Excerpted passage:
⁂

Wallace State Community College (formally George C Wallace State Community College) is a public community college in Hanceville, Alabama. Founded in 1966 as the George C. Wallace State Trade School of Cullman County, the college currently enrolls approximately 6,000 students and offers more than 50 associate degree and certificate programs in academic, health, and technical programs.

History 
The college was founded in 1966. It is named for former Alabama governor George C. Wallace, who greatly expanded Alabama's community college system.

Campus 
The college campus is in Hanceville, Alabama. The college also has an Academic Center and a Technical Center in Oneonta, AL. The Oneonta Center was opened in 2016.

Organization and administration 
Wallace State maintains a partnership with Athens State University, which enables students to complete junior- and senior-level classes leading to a baccalaureate degree, all on the Wallace State campus.

Academics  
Wallace State is accredited by the Commission on Colleges of the Southern Association of Colleges and Schools to award the Associate in Arts, Associate in Science, and Associate in Applied Science degrees. Many programs have additional accreditation from organizations appropriate to the particular disciplines.

⁂

Reproduce word for word everything in the Wallace State Community College passage from "Wallace State Community College (formally" down to "and technical programs.".

Dataset section:
⁂

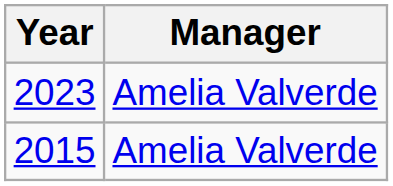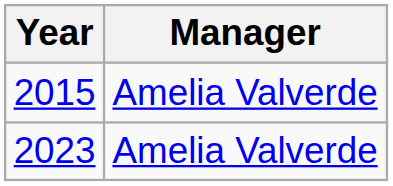rows swapped: 2015 <-> 2023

⁂

The result:
Wallace State Community College (formally George C Wallace State Community College) is a public community college in Hanceville, Alabama. Founded in 1966 as the George C. Wallace State Trade School of Cullman County, the college currently enrolls approximately 6,000 students and offers more than 50 associate degree and certificate programs in academic, health, and technical programs.